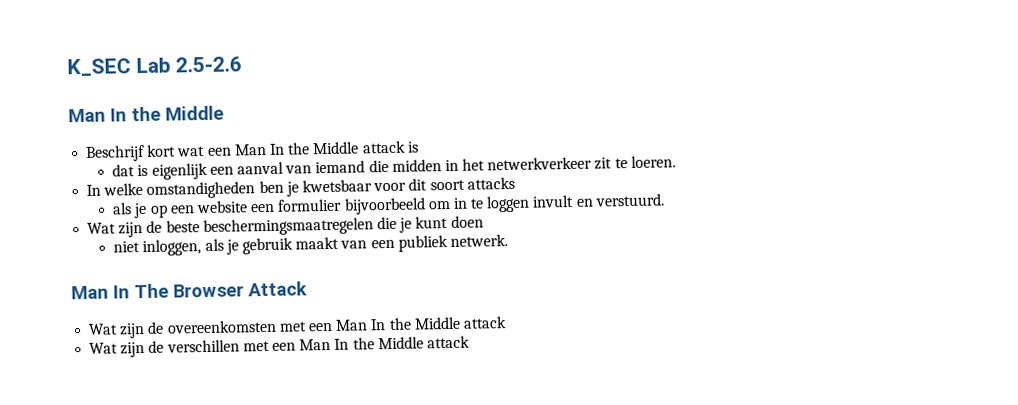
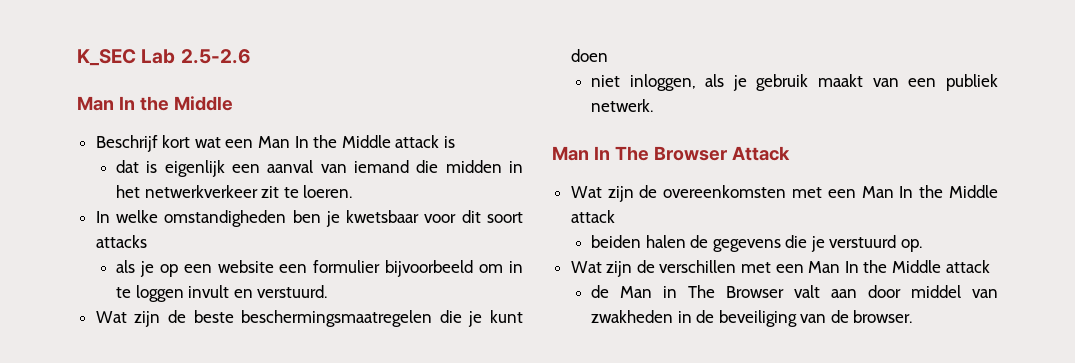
(507, 322) none -> [590,235,923,252] // beiden halen de gegevens die je verstuurd op.
(470, 342) none -> [590,285,998,298] [590,310,913,327] // de Man in The Browser valt aan door middel van zwakheden in de beveiliging van de browser.

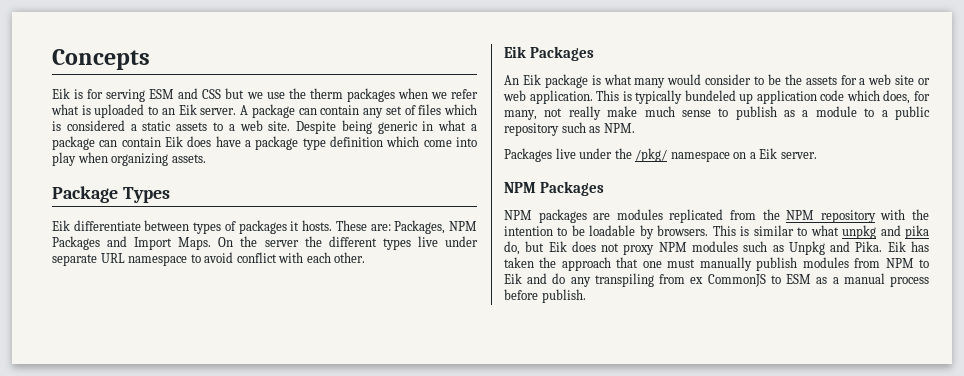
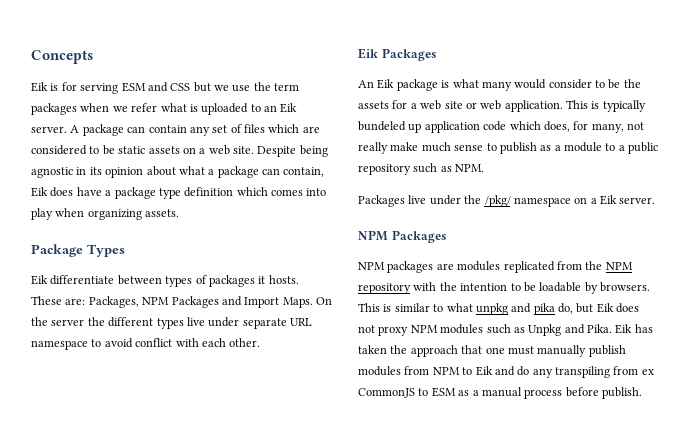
[309,88,343,99] therm -> [274,83,300,91] term
[52,120,137,131] is considered a -> [302,126,320,133] [31,145,115,155] are considered to be
[212,122,223,131] to -> [182,147,196,154] on
[377,121,434,134] generic in -> [31,166,176,178] agnostic in its opinion about
[121,137,161,147] contain -> [283,167,325,177] contain,
[423,140,452,147] come -> [271,189,303,196] comes

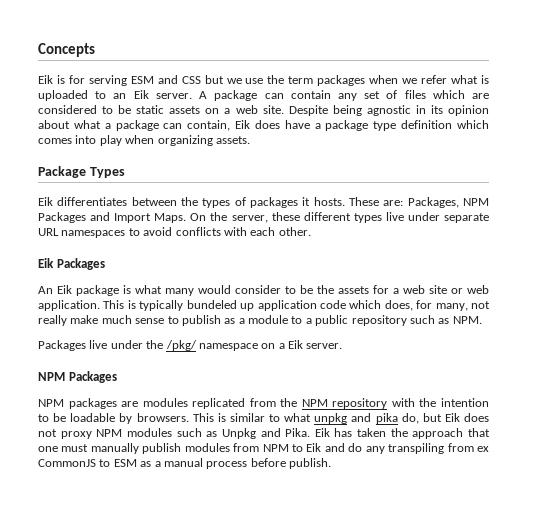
[50,275,162,285] differentiate between -> [57,197,198,206] differentiates between the
[51,317,105,326] server the -> [231,212,300,223] server, these
[31,340,88,350] namespace -> [61,230,126,238] namespaces
[135,338,173,347] conflict -> [175,227,221,236] conflicts

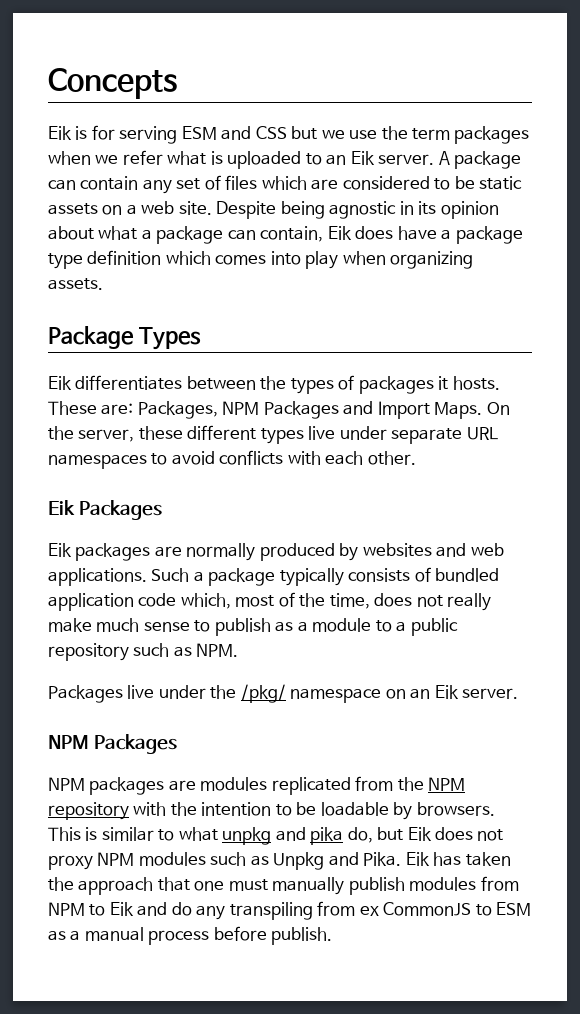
[38,285,489,296] [38,300,468,311] An Eik package is what many would consider to be the assets for a web site or web application. This is typically bundeled up application code which does, for many, -> [48,543,504,561] [48,567,500,586] [48,592,413,611] Eik packages are normally produced by websites and web applications. Such a package typically consists of bundled application code which, most of the time, does
[278,343,285,349] a -> [410,688,431,699] an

=-=-=

## WORK ORDER
Please transcribe only the lines in the records above running from the line that has "[31,340,88,350] namespace ->" through the line that has "[135,338,173,347] conflict ->", both included, exactly as they appear.

## EXPECTED OUTPUT
[31,340,88,350] namespace -> [61,230,126,238] namespaces
[135,338,173,347] conflict -> [175,227,221,236] conflicts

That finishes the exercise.